▶ Exercise prompt
When you reach the line with "ring dip: (42, 273)" in the records below, begin transcribing exactly and continue up to and including the line with "pinky pip: (100, 114)", leaving out every picture.

___

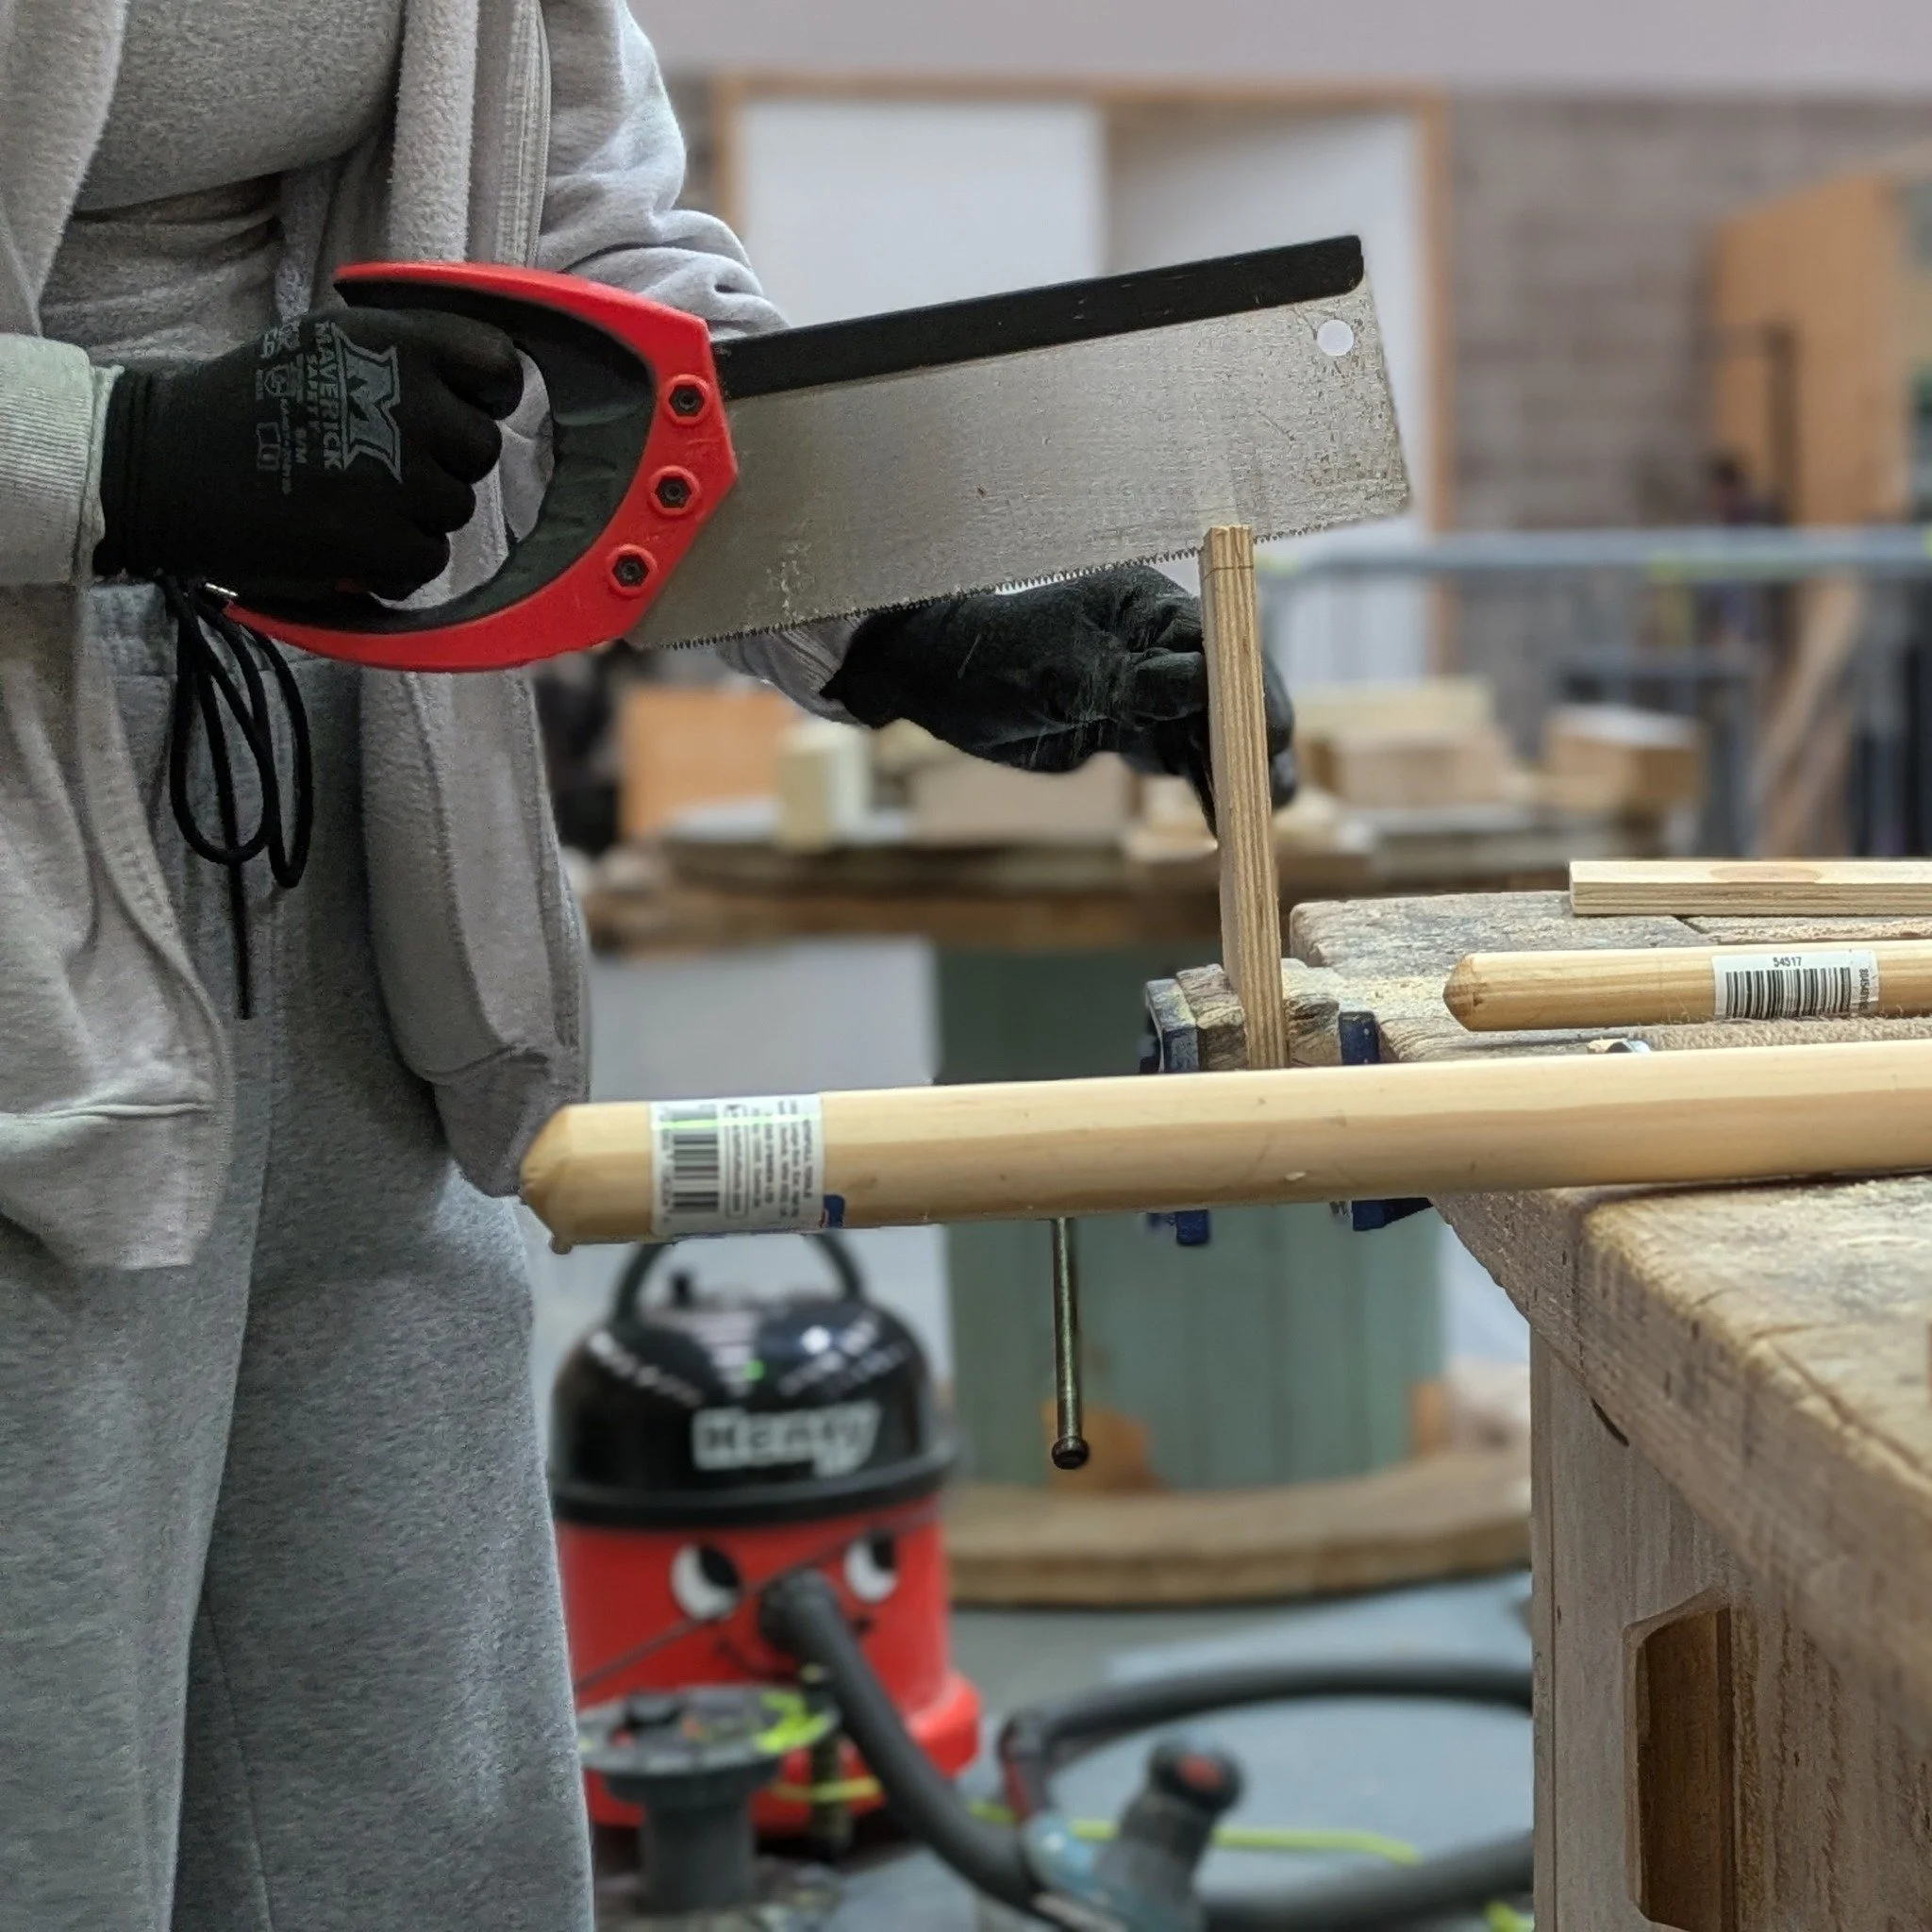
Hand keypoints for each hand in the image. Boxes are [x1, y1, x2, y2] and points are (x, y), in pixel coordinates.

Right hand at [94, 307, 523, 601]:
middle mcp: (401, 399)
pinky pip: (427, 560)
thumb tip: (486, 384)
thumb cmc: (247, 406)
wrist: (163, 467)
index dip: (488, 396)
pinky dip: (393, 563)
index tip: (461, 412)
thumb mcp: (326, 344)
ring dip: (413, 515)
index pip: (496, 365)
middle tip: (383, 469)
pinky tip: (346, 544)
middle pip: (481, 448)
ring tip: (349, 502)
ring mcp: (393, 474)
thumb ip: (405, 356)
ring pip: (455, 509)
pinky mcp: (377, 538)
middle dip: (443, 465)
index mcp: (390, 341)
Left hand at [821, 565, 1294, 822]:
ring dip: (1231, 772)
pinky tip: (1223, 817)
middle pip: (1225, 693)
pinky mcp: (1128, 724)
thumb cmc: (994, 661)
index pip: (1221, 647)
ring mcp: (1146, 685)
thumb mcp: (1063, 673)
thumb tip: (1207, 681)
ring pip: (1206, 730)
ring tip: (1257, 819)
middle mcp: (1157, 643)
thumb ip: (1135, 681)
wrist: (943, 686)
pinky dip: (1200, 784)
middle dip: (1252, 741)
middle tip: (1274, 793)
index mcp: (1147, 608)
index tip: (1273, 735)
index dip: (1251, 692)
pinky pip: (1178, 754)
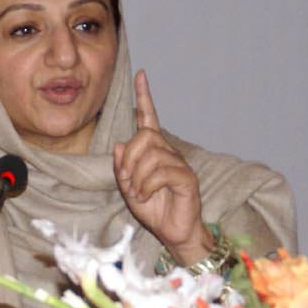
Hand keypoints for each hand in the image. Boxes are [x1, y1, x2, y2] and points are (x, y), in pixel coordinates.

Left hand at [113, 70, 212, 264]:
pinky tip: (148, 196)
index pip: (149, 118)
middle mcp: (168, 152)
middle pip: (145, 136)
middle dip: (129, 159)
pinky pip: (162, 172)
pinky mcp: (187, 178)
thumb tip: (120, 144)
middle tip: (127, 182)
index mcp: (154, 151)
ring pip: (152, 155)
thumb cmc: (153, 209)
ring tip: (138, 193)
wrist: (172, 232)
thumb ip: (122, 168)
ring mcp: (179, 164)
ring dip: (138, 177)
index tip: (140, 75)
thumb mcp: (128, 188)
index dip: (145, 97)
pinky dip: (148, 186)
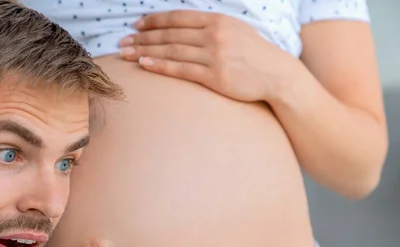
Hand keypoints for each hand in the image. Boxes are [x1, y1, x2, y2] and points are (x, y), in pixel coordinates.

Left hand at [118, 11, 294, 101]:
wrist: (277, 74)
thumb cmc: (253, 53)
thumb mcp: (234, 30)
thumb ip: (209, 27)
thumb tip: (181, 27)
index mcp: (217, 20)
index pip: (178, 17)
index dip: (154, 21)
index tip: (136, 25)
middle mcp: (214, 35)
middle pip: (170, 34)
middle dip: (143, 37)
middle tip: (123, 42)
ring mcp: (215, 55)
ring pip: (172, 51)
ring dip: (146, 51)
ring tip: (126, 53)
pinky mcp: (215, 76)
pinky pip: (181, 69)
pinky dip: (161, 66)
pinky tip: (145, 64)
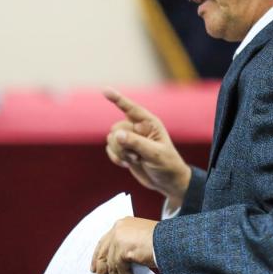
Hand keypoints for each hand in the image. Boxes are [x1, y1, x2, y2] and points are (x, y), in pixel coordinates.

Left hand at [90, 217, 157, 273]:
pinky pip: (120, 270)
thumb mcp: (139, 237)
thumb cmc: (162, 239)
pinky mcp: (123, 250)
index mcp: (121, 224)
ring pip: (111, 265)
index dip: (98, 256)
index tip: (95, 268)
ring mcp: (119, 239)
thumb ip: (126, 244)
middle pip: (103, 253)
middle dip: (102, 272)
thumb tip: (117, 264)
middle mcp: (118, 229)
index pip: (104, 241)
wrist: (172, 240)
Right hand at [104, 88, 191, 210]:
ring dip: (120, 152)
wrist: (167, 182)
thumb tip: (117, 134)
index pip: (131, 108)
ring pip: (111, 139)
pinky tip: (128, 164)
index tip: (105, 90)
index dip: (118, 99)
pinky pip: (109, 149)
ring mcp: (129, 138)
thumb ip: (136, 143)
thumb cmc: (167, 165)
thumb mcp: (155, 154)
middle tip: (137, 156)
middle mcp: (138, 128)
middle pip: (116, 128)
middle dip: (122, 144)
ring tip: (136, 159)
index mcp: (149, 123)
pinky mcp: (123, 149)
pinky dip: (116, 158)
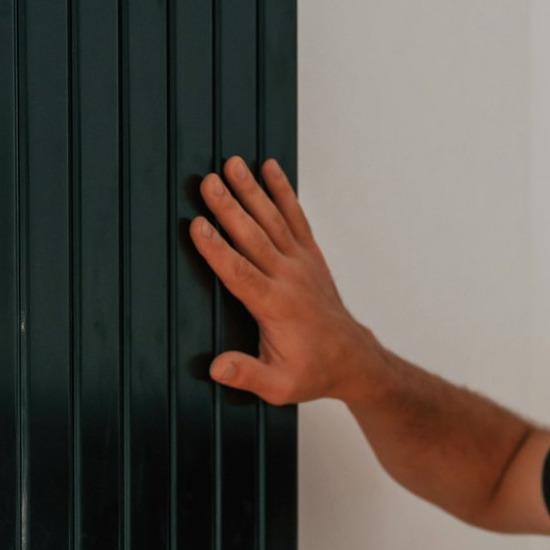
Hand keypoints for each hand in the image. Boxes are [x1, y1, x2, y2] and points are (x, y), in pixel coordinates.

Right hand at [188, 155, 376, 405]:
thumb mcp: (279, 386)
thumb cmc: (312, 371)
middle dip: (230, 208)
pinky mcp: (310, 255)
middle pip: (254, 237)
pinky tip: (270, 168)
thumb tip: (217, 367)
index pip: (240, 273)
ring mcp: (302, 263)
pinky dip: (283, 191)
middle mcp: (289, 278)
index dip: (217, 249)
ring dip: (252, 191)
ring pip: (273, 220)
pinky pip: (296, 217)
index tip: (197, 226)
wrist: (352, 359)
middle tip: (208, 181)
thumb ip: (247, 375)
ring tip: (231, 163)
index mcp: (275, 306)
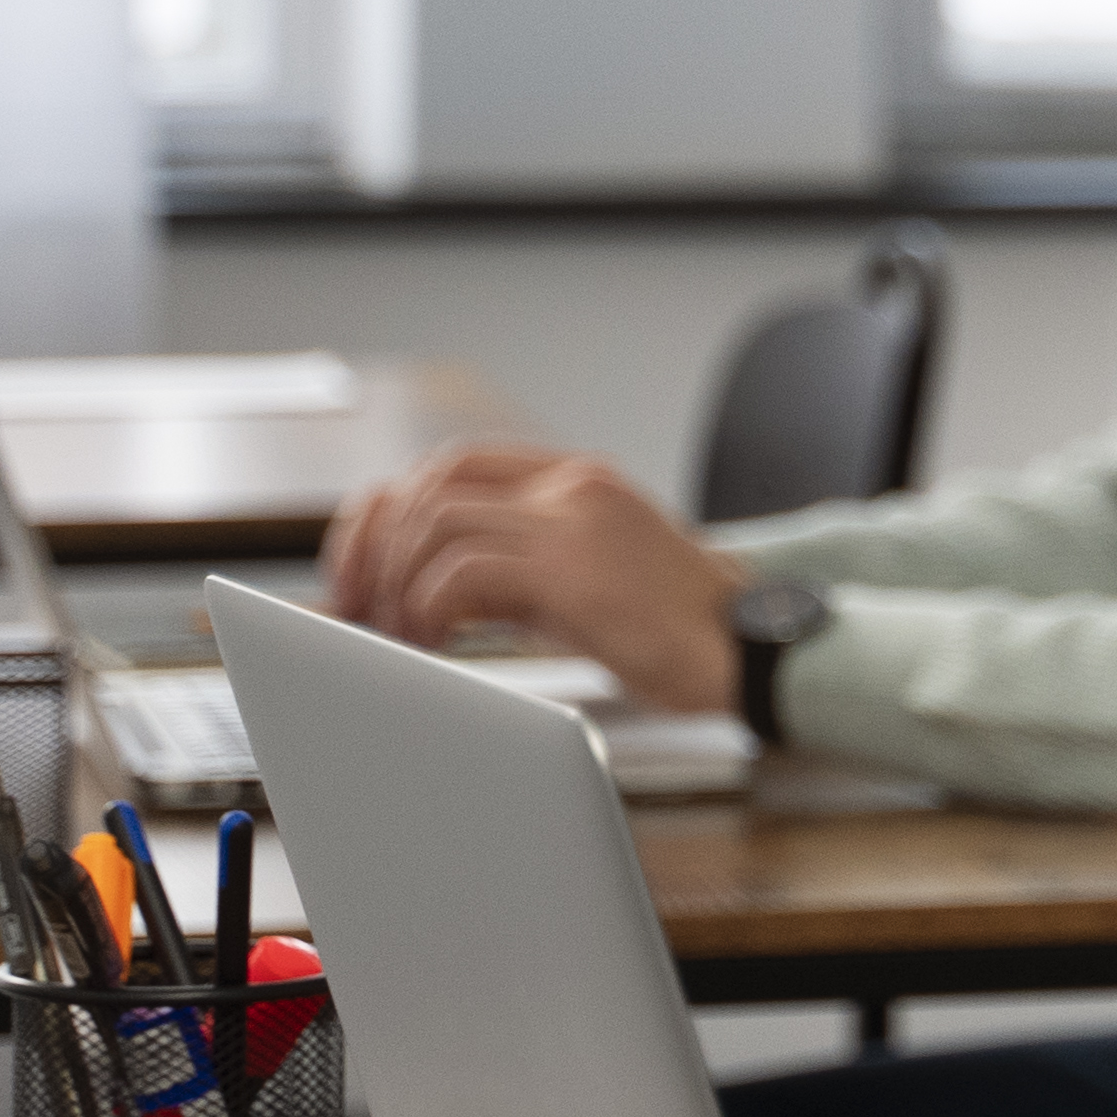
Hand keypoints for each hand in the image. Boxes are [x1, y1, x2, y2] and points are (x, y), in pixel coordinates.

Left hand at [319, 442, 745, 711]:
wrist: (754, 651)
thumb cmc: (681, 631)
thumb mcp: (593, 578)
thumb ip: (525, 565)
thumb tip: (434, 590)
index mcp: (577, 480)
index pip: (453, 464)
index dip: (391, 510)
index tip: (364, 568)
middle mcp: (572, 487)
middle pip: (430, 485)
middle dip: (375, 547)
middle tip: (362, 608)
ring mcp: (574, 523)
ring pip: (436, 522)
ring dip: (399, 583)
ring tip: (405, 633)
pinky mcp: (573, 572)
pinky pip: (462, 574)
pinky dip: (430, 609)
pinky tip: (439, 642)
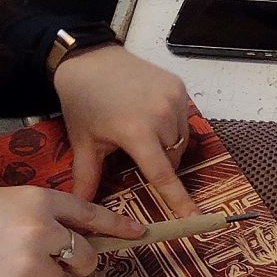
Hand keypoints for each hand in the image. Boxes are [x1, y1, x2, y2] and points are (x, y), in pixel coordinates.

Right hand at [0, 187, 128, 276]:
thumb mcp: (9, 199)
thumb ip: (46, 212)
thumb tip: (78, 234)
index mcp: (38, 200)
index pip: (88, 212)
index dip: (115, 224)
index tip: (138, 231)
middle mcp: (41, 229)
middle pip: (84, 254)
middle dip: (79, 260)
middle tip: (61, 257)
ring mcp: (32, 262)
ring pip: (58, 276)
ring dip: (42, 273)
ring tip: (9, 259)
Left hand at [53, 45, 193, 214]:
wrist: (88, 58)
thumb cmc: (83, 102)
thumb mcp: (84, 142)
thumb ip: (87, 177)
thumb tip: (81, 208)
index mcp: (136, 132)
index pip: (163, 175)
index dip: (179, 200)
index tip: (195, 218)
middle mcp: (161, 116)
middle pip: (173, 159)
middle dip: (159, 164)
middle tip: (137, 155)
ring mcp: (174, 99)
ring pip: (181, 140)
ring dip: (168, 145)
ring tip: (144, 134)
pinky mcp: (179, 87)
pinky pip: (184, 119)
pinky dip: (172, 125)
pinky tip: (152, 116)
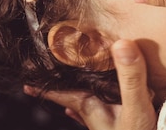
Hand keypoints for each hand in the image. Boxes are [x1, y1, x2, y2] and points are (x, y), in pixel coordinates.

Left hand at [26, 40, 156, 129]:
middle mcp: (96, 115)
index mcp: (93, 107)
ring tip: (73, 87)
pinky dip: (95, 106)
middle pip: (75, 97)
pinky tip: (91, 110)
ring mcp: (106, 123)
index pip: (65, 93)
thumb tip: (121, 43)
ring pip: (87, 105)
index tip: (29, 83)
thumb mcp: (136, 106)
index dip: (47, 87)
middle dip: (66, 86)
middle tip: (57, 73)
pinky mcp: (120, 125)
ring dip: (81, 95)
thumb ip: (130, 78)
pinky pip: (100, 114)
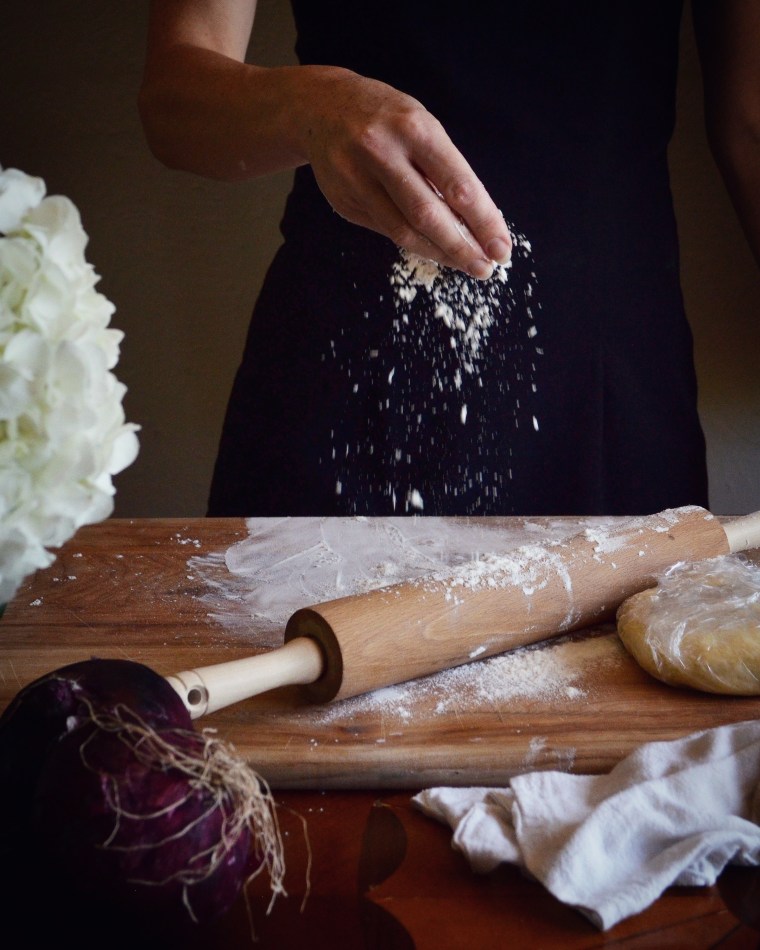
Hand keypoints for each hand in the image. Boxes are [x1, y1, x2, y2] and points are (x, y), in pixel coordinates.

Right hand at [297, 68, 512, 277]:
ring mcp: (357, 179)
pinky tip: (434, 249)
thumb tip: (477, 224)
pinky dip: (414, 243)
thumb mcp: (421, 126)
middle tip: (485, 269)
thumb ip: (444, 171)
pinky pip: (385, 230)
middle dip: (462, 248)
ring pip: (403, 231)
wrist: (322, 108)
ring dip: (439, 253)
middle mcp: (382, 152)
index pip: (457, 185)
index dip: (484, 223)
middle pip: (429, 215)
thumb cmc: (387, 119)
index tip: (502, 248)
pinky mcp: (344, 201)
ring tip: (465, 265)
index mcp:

___

▶ Your solution
ring dip: (42, 273)
ring tip: (9, 259)
Left hand at [53, 45, 193, 214]:
wrist: (88, 58)
thumb cmc: (83, 102)
thumb mcp: (84, 142)
thumb ip: (87, 177)
thumb tip: (81, 208)
index mcp: (136, 132)
index pip: (163, 175)
index dip: (179, 200)
index tip: (195, 218)
middle mcp: (161, 116)
middle pip: (173, 159)
middle dip: (159, 164)
middle tip: (137, 155)
ring mcp: (174, 99)
ring pip: (181, 140)
ring dip: (168, 145)
ring tip: (144, 134)
pinky mcp: (179, 87)
pinky pip: (184, 119)
pinky dip: (172, 125)
pinky tip: (152, 116)
Hand keypoints for each hand in the image. Boxes are [x1, y1, x2, y2] and points are (x, y), in pixel coordinates.

Left hand at [26, 40, 156, 129]:
middle mcp: (96, 115)
index mcp: (93, 107)
ring tip: (73, 87)
pinky dip: (95, 106)
middle pip: (75, 97)
pinky tip: (91, 110)
ring mcp: (106, 123)
index pip: (65, 93)
thumb tip: (121, 43)
ring pip: (87, 105)
index tip: (29, 83)
thumb mcp: (136, 106)
index dip: (47, 87)
middle dip: (66, 86)
middle tip: (57, 73)
pinky mcp: (120, 125)
ring dip: (81, 95)
thumb ip: (130, 78)
pinky pip: (100, 114)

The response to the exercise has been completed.